Chacun la sienne. Elle n’aime pas trop l’idée : « Pas une maman,
chéri : une mère maquerelle ! Une patronne de bordel ! »
(Quoi de plus bordélique qu’une âme d’écrivain.) Mère maquerelle ou maman pour
écrivains en souffrance, elle sait dire « je t’aime » à ceux qui
travaillent dur, retravaillent, se dépassent en écrivant. Ce « je t’aime,
chéri » nous traverse la peau. Mais elle, Françoise, qui lui dit : « Je
t’aime, chérie » ? Personne. La solitude. »
Yann se plonge dans le travail, dans la solitude de l’écrivain.
Une solitude égayée par ses dîners homériques chez Françoise. Des soirées qui se
transforment souvent en bombardements de nourriture et objets divers quand l’éditrice,
imbibée de whisky entre dans l’une de ses prodigieuses colères.

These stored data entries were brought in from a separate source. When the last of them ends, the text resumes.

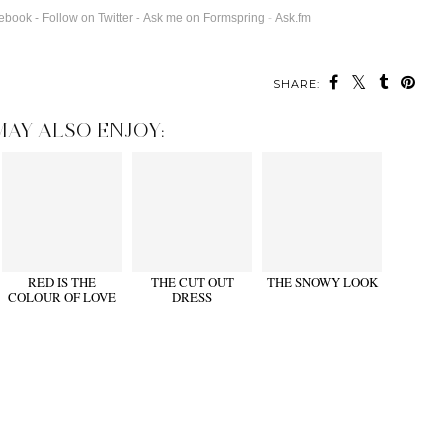
cebook
-
Follow on Twitter
Ask me on Formspring
-
Ask.fm
-
SHARE:
MAY ALSO ENJOY:
RED IS THE
THE CUT OUT
THE SNOWY LOOK
COLOUR OF LOVE
DRESS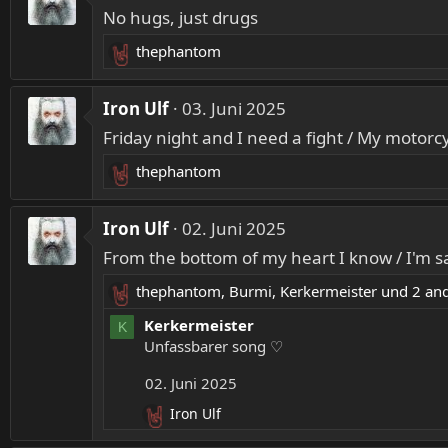
k
:
No hugs, just drugs
t
i
thephantom
R
o
e
n
a
Iron Ulf
03. Juni 2025
e
k
n
Friday night and I need a fight / My motorc
t
:
i
thephantom
R
o
e
n
a
Iron Ulf
02. Juni 2025
e
k
n
From the bottom of my heart I know / I'm s
t
:
i
thephantom
,
Burmi
,
Kerkermeister
und 2 an
R
o
e
Kerkermeister
n
K
a
Unfassbarer song ♡
e
k
n
02. Juni 2025
t
:
i
Iron Ulf
R
o
e
n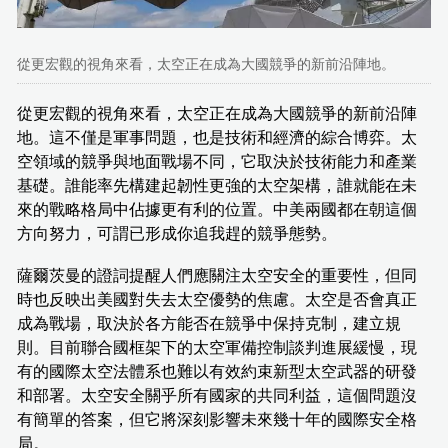
從更宏觀的視角來看，太空正在成為大國競爭的新前沿陣地。
從更宏觀的視角來看，太空正在成為大國競爭的新前沿陣
地。這不僅是軍事問題，也是技術和經濟的綜合博弈。太
空領域的競爭與地面戰場不同，它取決於技術能力和產業
基礎。誰能率先構建起韌性更強的太空架構，誰就能在未
來的戰略格局中佔據更有利的位置。中美兩國都在朝這個
方向努力，可謂已形成你追我趕的競爭態勢。
薩爾茨曼的證詞提醒人們應關注太空安全的重要性，但同
時也反映出美國對失去太空優勢的焦慮。太空是否會真正
成為戰場，取決於各方能否在競爭中保持克制，建立規
則。目前聯合國框架下的太空軍備控制談判進展緩慢，現
有的國際太空法體系也難以有效約束新型太空武器的研發
和部署。太空安全關乎所有國家的共同利益，這個問題沒
有簡單的答案，但它將深刻影響未來幾十年的國際安全格
局。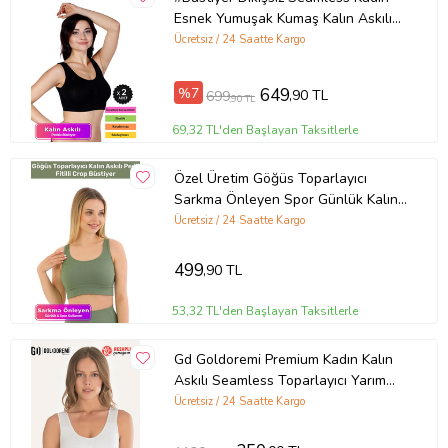
Esnek Yumuşak Kumaş Kalın Askılı
Pedsiz Spor Büstiyer - 2 Adet
Ücretsiz / 24 Saatte Kargo
(Siyah)
%7
649
,90 TL
699
,90 TL
69,32 TL'den Başlayan Taksitlerle
Özel Üretim Göğüs Toparlayıcı
Sarkma Önleyen Spor Günlük Kalın
Askılı Pedli Fitilli Crop Büstiyer
Ücretsiz / 24 Saatte Kargo
(Yeşil)
499
,90 TL
53,32 TL'den Başlayan Taksitlerle
Gd Goldoremi Premium Kadın Kalın
Askılı Seamless Toparlayıcı Yarım
Büstiyer
Ücretsiz / 24 Saatte Kargo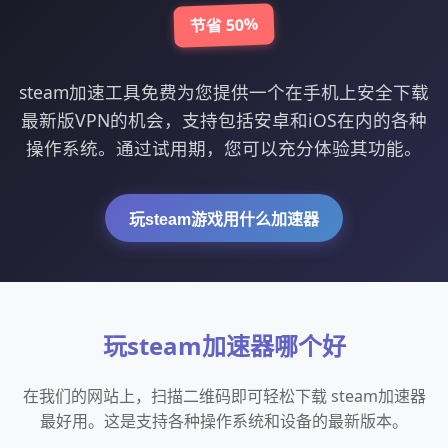
节省 50%
steam加速工具免费为您提供一个在手机上安全下载
最新版VPN的机会，支持包括安卓和iOS在内的各种
操作系统。通过试用期，您可以充分体验其功能。
玩steam游戏用什么加速器
玩steam加速器哪个好
在我们的网站上，扫描二维码即可轻松下载 steam加速器
最好用。这是支持各种操作系统和设备的最新版本。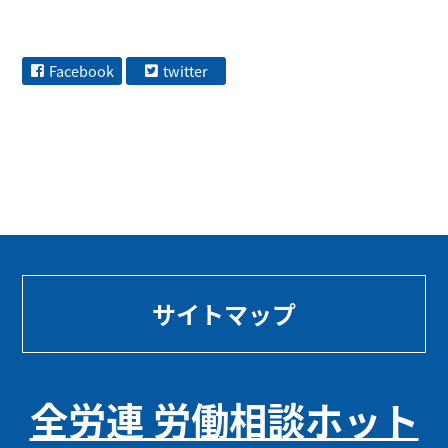
Facebook
twitter
サイトマップ
全労連 労働相談ホット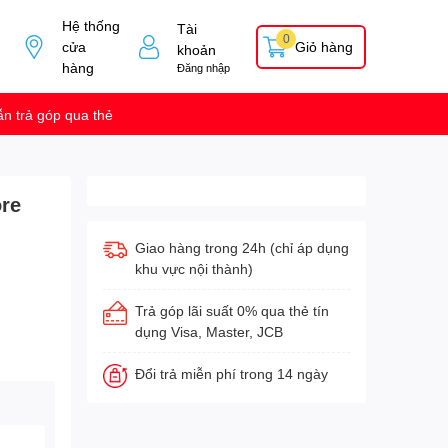
Hệ thống
Tài
0
cửa
Giỏ hàng
khoản
hàng
Đăng nhập
n trả góp qua thẻ
ore
Giao hàng trong 24h (chỉ áp dụng
khu vực nội thành)
Trả góp lãi suất 0% qua thẻ tín
dụng Visa, Master, JCB
Đổi trả miễn phí trong 14 ngày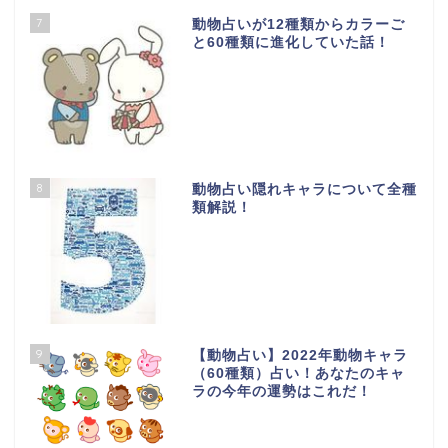
7
動物占いが12種類からカラーご
と60種類に進化していた話！
8
動物占い隠れキャラについて全種
類解説！
9
【動物占い】2022年動物キャラ
（60種類）占い！あなたのキャ
ラの今年の運勢はこれだ！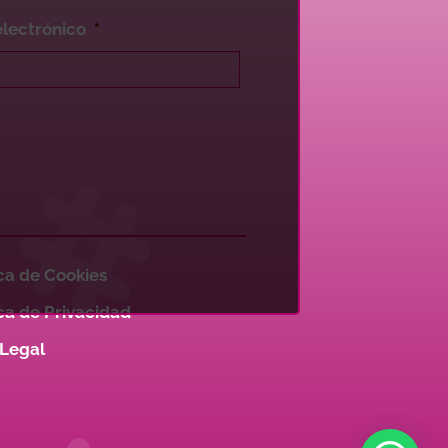
electrónico
*
ica de Cookies
ica de Privacidad
 Legal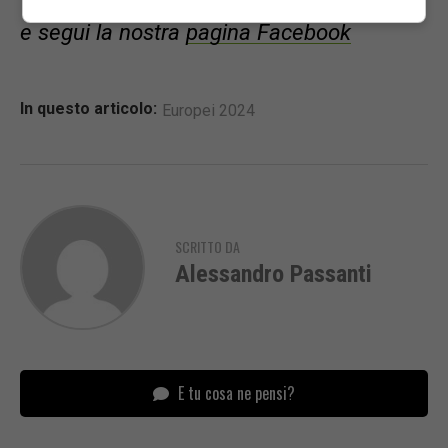
e segui la nostra
pagina Facebook
In questo articolo:
Europei 2024
SCRITTO DA
Alessandro Passanti
E tu cosa ne pensi?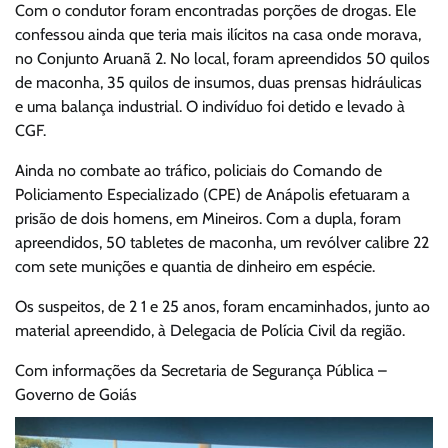
Com o condutor foram encontradas porções de drogas. Ele
confessou ainda que teria mais ilícitos na casa onde morava,
no Conjunto Aruanã 2. No local, foram apreendidos 50 quilos
de maconha, 35 quilos de insumos, duas prensas hidráulicas
e uma balança industrial. O indivíduo foi detido e levado à
CGF.
Ainda no combate ao tráfico, policiais do Comando de
Policiamento Especializado (CPE) de Anápolis efetuaram a
prisão de dois homens, em Mineiros. Com a dupla, foram
apreendidos, 50 tabletes de maconha, um revólver calibre 22
com sete munições e quantia de dinheiro em espécie.
Os suspeitos, de 2 1 e 25 anos, foram encaminhados, junto ao
material apreendido, à Delegacia de Polícia Civil da região.
Com informações da Secretaria de Segurança Pública –
Governo de Goiás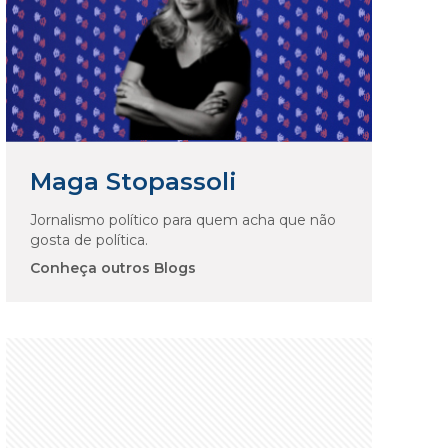
Maga Stopassoli
Jornalismo político para quem acha que não
gosta de política.
Conheça outros Blogs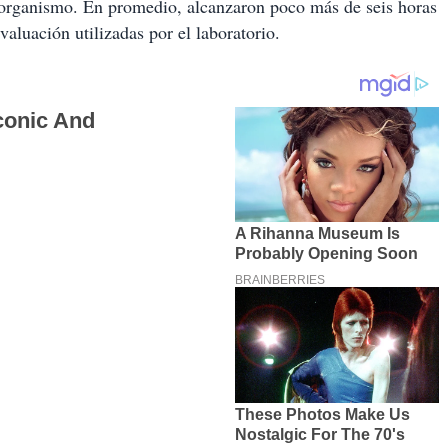
l organismo. En promedio, alcanzaron poco más de seis horas
aluación utilizadas por el laboratorio.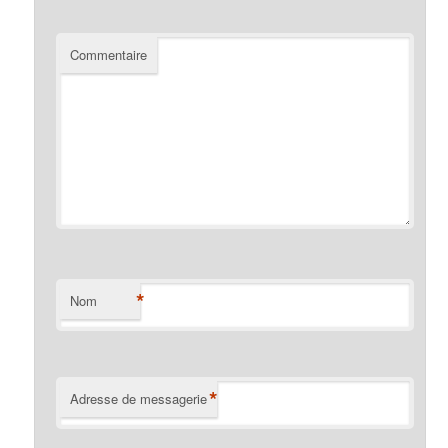
Commentaire
*
Nom
*
Adresse de messagerie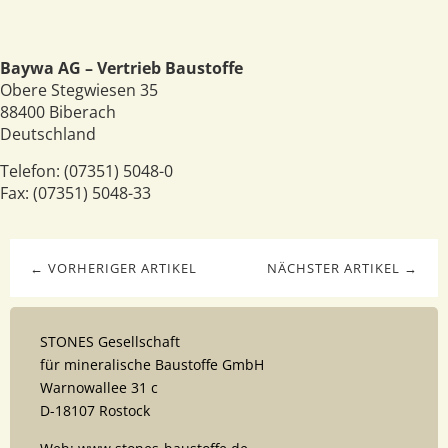
Baywa AG – Vertrieb Baustoffe
Obere Stegwiesen 35
88400
Biberach
Deutschland
Telefon:
(07351) 5048-0
Fax:
(07351) 5048-33
← VORHERIGER ARTIKEL
NÄCHSTER ARTIKEL →
STONES Gesellschaft
für mineralische Baustoffe GmbH
Warnowallee 31 c
D-18107 Rostock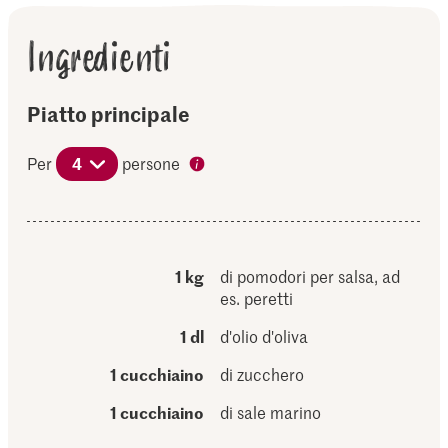
Ingredienti
Piatto principale
Per
4
persone
1 kg
di pomodori per salsa, ad
es. peretti
1 dl
d'olio d'oliva
1 cucchiaino
di zucchero
1 cucchiaino
di sale marino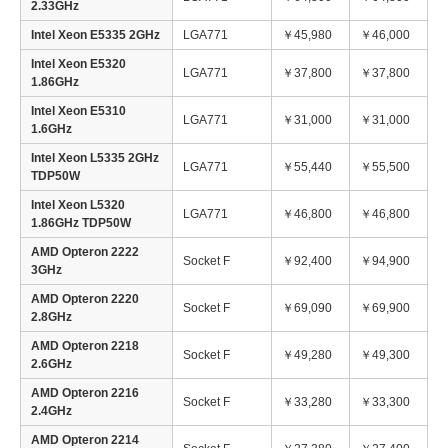
2.33GHz
Intel Xeon E5335 2GHz
LGA771
￥45,980
￥46,000
Intel Xeon E5320
LGA771
￥37,800
￥37,800
1.86GHz
Intel Xeon E5310
LGA771
￥31,000
￥31,000
1.6GHz
Intel Xeon L5335 2GHz
LGA771
￥55,440
￥55,500
TDP50W
Intel Xeon L5320
LGA771
￥46,800
￥46,800
1.86GHz TDP50W
AMD Opteron 2222
Socket F
￥92,400
￥94,900
3GHz
AMD Opteron 2220
Socket F
￥69,090
￥69,900
2.8GHz
AMD Opteron 2218
Socket F
￥49,280
￥49,300
2.6GHz
AMD Opteron 2216
Socket F
￥33,280
￥33,300
2.4GHz
AMD Opteron 2214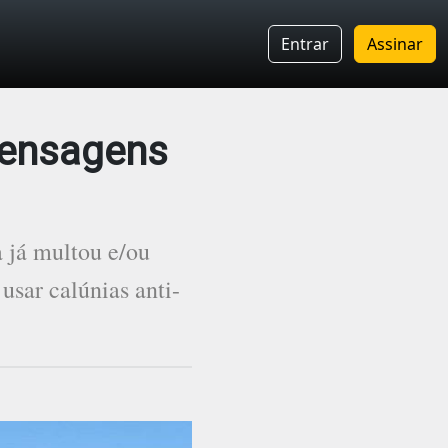
Entrar
Assinar
mensagens
 já multou e/ou
usar calúnias anti-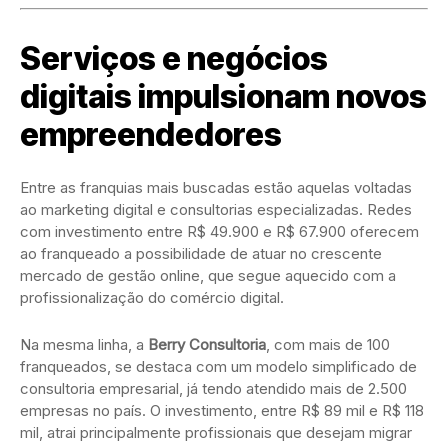
Serviços e negócios
digitais impulsionam novos
empreendedores
Entre as franquias mais buscadas estão aquelas voltadas
ao marketing digital e consultorias especializadas. Redes
com investimento entre R$ 49.900 e R$ 67.900 oferecem
ao franqueado a possibilidade de atuar no crescente
mercado de gestão online, que segue aquecido com a
profissionalização do comércio digital.
Na mesma linha, a
Berry Consultoria
, com mais de 100
franqueados, se destaca com um modelo simplificado de
consultoria empresarial, já tendo atendido mais de 2.500
empresas no país. O investimento, entre R$ 89 mil e R$ 118
mil, atrai principalmente profissionais que desejam migrar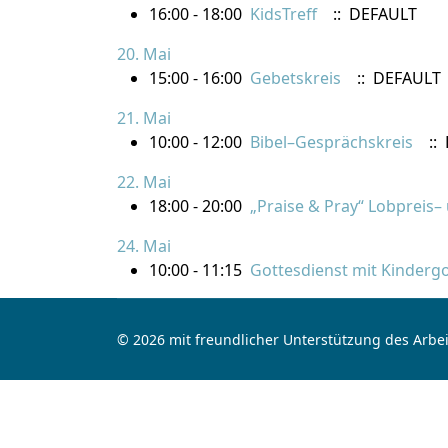
16:00 - 18:00
KidsTreff
:: DEFAULT
20. Mai
15:00 - 16:00
Gebetskreis
:: DEFAULT
21. Mai
10:00 - 12:00
Bibel–Gesprächskreis
::
22. Mai
18:00 - 20:00
„Praise & Pray“ Lobpreis
24. Mai
10:00 - 11:15
Gottesdienst mit Kindergo
© 2026 mit freundlicher Unterstützung des Arbei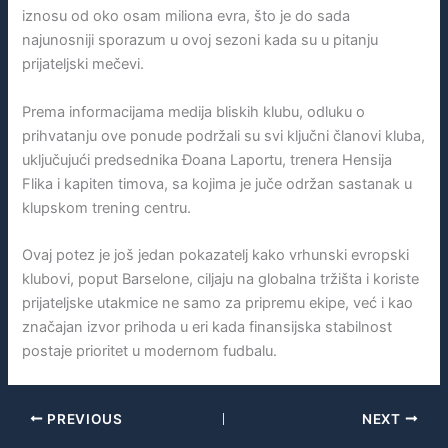
iznosu od oko osam miliona evra, što je do sada
najunosniji sporazum u ovoj sezoni kada su u pitanju
prijateljski mečevi.
Prema informacijama medija bliskih klubu, odluku o
prihvatanju ove ponude podržali su svi ključni članovi kluba,
uključujući predsednika Đoana Laportu, trenera Hensija
Flika i kapiten timova, sa kojima je juče održan sastanak u
klupskom trening centru.
Ovaj potez je još jedan pokazatelj kako vrhunski evropski
klubovi, poput Barselone, ciljaju na globalna tržišta i koriste
prijateljske utakmice ne samo za pripremu ekipe, već i kao
značajan izvor prihoda u eri kada finansijska stabilnost
postaje prioritet u modernom fudbalu.
PREVIOUS
NEXT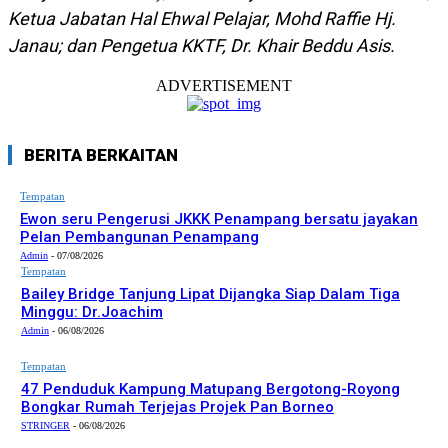
Ketua Jabatan Hal Ehwal Pelajar, Mohd Raffie Hj.
Janau; dan Pengetua KKTF, Dr. Khair Beddu Asis.
ADVERTISEMENT
BERITA BERKAITAN
Tempatan
Ewon seru Pengerusi JKKK Penampang bersatu jayakan
Pelan Pembangunan Penampang
Admin
-
07/08/2026
Tempatan
Bailey Bridge Tanjung Lipat Dijangka Siap Dalam Tiga
Minggu: Dr.Joachim
Admin
-
06/08/2026
Tempatan
47 Penduduk Kampung Matupang Bergotong-Royong
Bongkar Rumah Terjejas Projek Pan Borneo
STRINGER
-
06/08/2026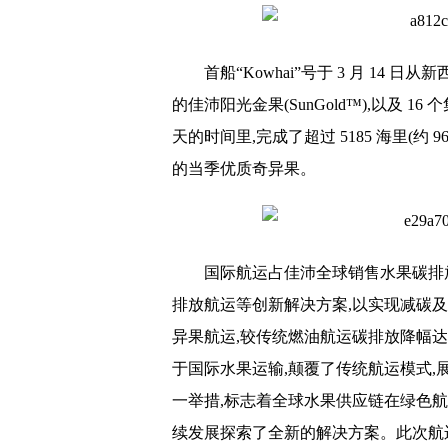
dunhill香烟多少钱一
北京养老新政是什么？
首船“Kowhai”号于 3 月 14 日
网贷不超过5万法院不受
的佳沛阳光金果(SunGold™),以及 16
天的时间里,完成了超过 5185 海里(约 96
的当季优质奇异果。
国际航运占佳沛全球销售水果碳排
排放航运等创新解决方案,以实现减碳及可
异果航运,较传统燃油航运碳排放降幅达
于国际水果运输,颠覆了传统航运模式,
一举措,标志着全球水果供应链在绿色
续发展探索了全新的解决方案。此次航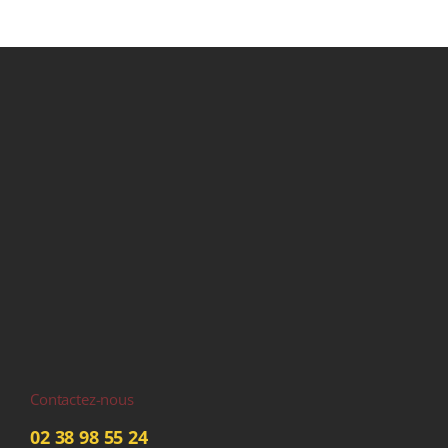
Contactez-nous
02 38 98 55 24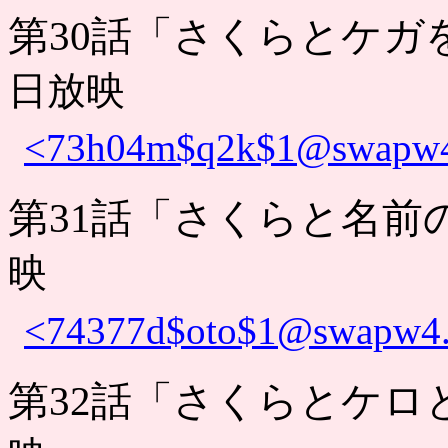
第30話「さくらとケガ
日放映
<73h04m$q2k$1@swapw4.
第31話「さくらと名前
映
<74377d$oto$1@swapw4.s
第32話「さくらとケロ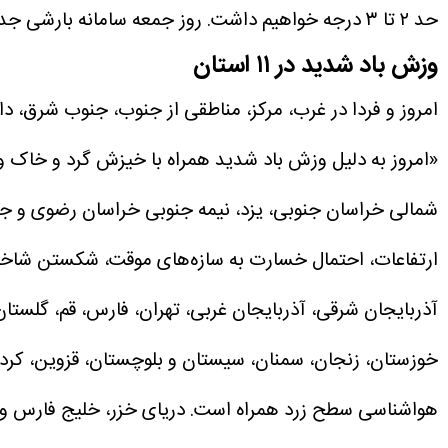
حد ۲ تا ۳ درجه خواهیم داشت. روز جمعه سامانه بارشی جدید وارد کشور می‌شود که جزئیات آن در روز‌های آینده اعلام می‌شود.»
وزش باد شدید در ۱۱ استان
امروز و فردا در غرب، مرکز، مناطقی از جنوب، جنوب شرق، د
«امروز به دلیل وزش باد شدید همراه با خیزش گرد و خاک و
شمالی خراسان جنوبی، یزد، نیمه جنوبی خراسان رضوی و ج
ارتفاعات، احتمال خسارت به سازه‌های موقت، شکستن شاخه
آذربایجان شرقی، آذربایجان غربی، تهران، فارس، قم، گلستان
خوزستان، زنجان، سمنان، سیستان و بلوچستان، قزوین، کردست
هواشناسی سطح زرد همراه است.
دریای خزر، خلیج فارس و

Yann Queffélec nous parle de son travail d’écrivain. De ses
romans qui le hantent, de ses personnages qui lui parlent, ne le laissent pas
en repos. Il nous raconte ses doutes et ses espoirs, son anxiété quand il remet
ses pages à Françoise. Quelle va être sa réaction ? Va-t-elle aimer ?
Son roman est-il bon ?
« Je suis d’autant
plus malheureux, mortifié, que moi aussi, depuis un an, je vis un miracle de
solitude, la nuit, en tête à tête avec La Bête noire, un roman qui me prend
toute ma vie, toute ma voix. Je m’endors : il parle, il se moque de moi,
il revient sur ce qu’il a dit, il me trouve bien lâche de fermer les yeux, de
me reposer. Est-ce qu’il se repose, lui ? Est-ce que la littérature a
sommeil ? Est-ce que la tragédie peut se permettre de distraire, une
seconde sur le cours des choses, et remettre au lendemain ce qui promet d’être
un crime, pas un suicide, non non, trop facile ! Un suicide , oui , s’il
on veut, pour la concierge, la police, le toubib, un suicide à l’usure, doux
comme un adieu. »
Naissance d’un Goncourt retrace avec beaucoup de verve et d’autodérision
le parcours de l'écrivain de ses débuts balbutiants à l’obtention du prix
Goncourt. C’est aussi et surtout un hommage
plein de tendresse et de drôlerie à Françoise Verny, la femme qui l’a
porté sur les fonts baptismaux de la littérature. Une femme qui, l’auteur en
est convaincu, lui a été envoyé par sa propre mère décédée quand il avait
dix-huit ans. Un récit que je recommande à tous les passionnés de littérature,
à ceux qui veulent en savoir plus sur le métier d’écrivain. Quelle belle plume
que celle de Yann Queffélec. Je me suis régalé.